→ **Extract to read**:
::::::
The administrative state indulged in $4.6 billion on new furniture since October 2020 — a "long-standing" issue — despite nearly half of all federal employees working remotely, the president of a watchdog group told a House Oversight subcommittee on Tuesday.
"Every family can relate to the cost of furniture. That's why taxpayers are so incensed when they learn that federal agencies are freely spending billions of dollars every year on high-end pieces," OpenTheBooks CEO John Hart told members of the Delivering on Government Efficiency Subcommittee.
"Since fiscal year 2021, executive agencies have spent more than $4.6 billion on furniture alone. That amount could buy 9.2 million American families a modest $500 kitchen table."
In January, the House Oversight Committee released a report detailing that as "of May 2024, more than half of federal employees were either teleworking regularly or fully remote."
OpenTheBooks told the New York Post on Tuesday that the U.S. Agency for International Development spent $4 million on furniture for offices in Ukraine, West Africa, and Mozambique, where the CIA front agency decked out the office with $250,000 worth of pricey Herman Miller chairs.
During his testimony, Hart said the State Department spent $1.4 million on art and drawings to decorate its embassies around the world. One such purchase of $200,000 included two paintings from modern abstract artist Alfred Jensen.
"Our embassy in Islamabad," Hart said of Pakistan, "is a place where you can put your feet up thanks to 40 Ethan Allen chairs, which cost taxpayers $120,000.
"All in all, we have an incomprehensible amount of physical space and furnishings — too much of it inefficiently procured, leased, and maintained," the watchdog president concluded.
In October 2023, OpenTheBooks gave a first look at the government's furnishing of empty office spaces.
According to the Post, the agency that ranked highest for furniture spending was the Department of Defense at $1.63 billion, followed by Veterans Affairs at $590.4 million, the Department of Justice at $555.5 million, the State Department at $508.5 million, and the General Services Administration at $552.8 million.
Chair Marjorie Taylor Greene, R-Ga., said during the hearing, "Federal agencies shouldn't be maintaining empires at taxpayers' expense."
Ranking Member Melanie Stansbury, D-N.M., called the issue of vacant office space "a long-standing" one that she hopes will gain "bipartisan" traction to better "address the needs of this country."
"We have been deeply concerned that the entire DOGE [the Department of Government Efficiency] effort has been a front to help support billionaires who are trying to privatize public services," she said.
Hart said, "Today's expansive, excessive and sometimes opulent federal real estate portfolio is both a monument to the federal administrative state and a mausoleum of lost dreams, opportunity, and freedom for American taxpayers. Every dollar saved in Washington is a dream realized somewhere else in America."
David Marroni, acting director of physical infrastructure at the Government Accountability Office, and Ron Kendall, the executive chair emeritus of the National Federal Development Association, also testified in Tuesday's hearing.
::::::
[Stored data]
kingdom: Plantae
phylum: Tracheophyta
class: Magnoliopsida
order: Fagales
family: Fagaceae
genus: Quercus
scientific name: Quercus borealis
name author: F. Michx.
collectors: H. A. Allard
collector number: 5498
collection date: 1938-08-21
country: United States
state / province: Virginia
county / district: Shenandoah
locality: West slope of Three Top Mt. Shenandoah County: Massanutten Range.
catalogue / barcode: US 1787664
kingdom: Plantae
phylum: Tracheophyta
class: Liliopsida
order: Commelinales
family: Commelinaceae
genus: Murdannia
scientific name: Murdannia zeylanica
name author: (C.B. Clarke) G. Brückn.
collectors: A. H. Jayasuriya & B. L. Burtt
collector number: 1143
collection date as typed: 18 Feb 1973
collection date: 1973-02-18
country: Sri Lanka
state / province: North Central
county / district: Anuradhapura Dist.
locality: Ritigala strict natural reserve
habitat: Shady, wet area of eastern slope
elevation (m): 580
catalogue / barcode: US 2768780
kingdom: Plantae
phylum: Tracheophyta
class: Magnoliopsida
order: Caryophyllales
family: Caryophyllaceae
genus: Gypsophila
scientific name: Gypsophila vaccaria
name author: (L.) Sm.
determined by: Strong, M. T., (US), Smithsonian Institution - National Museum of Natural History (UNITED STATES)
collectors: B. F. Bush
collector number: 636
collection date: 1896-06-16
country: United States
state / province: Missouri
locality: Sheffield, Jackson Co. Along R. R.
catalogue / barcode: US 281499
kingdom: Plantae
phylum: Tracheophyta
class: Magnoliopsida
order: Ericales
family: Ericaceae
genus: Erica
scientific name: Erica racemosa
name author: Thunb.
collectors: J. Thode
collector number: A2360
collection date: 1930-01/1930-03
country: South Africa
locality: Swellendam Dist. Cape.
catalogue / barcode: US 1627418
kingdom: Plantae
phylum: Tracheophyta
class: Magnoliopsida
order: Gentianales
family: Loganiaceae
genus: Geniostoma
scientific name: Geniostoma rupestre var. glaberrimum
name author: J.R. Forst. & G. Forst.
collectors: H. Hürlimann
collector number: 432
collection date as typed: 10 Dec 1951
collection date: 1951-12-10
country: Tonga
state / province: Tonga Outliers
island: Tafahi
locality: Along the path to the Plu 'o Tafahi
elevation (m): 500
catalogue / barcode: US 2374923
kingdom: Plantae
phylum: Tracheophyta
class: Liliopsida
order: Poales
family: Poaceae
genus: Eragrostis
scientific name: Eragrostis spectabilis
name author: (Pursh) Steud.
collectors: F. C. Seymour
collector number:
::::::
→ **Task description**:
From the article on federal furniture spending, extract the passage between "In January, the" and "cost taxpayers $120,000.", inclusive.

→ **Result of this task**:
In January, the House Oversight Committee released a report detailing that as "of May 2024, more than half of federal employees were either teleworking regularly or fully remote."
OpenTheBooks told the New York Post on Tuesday that the U.S. Agency for International Development spent $4 million on furniture for offices in Ukraine, West Africa, and Mozambique, where the CIA front agency decked out the office with $250,000 worth of pricey Herman Miller chairs.
During his testimony, Hart said the State Department spent $1.4 million on art and drawings to decorate its embassies around the world. One such purchase of $200,000 included two paintings from modern abstract artist Alfred Jensen.
"Our embassy in Islamabad," Hart said of Pakistan, "is a place where you can put your feet up thanks to 40 Ethan Allen chairs, which cost taxpayers $120,000.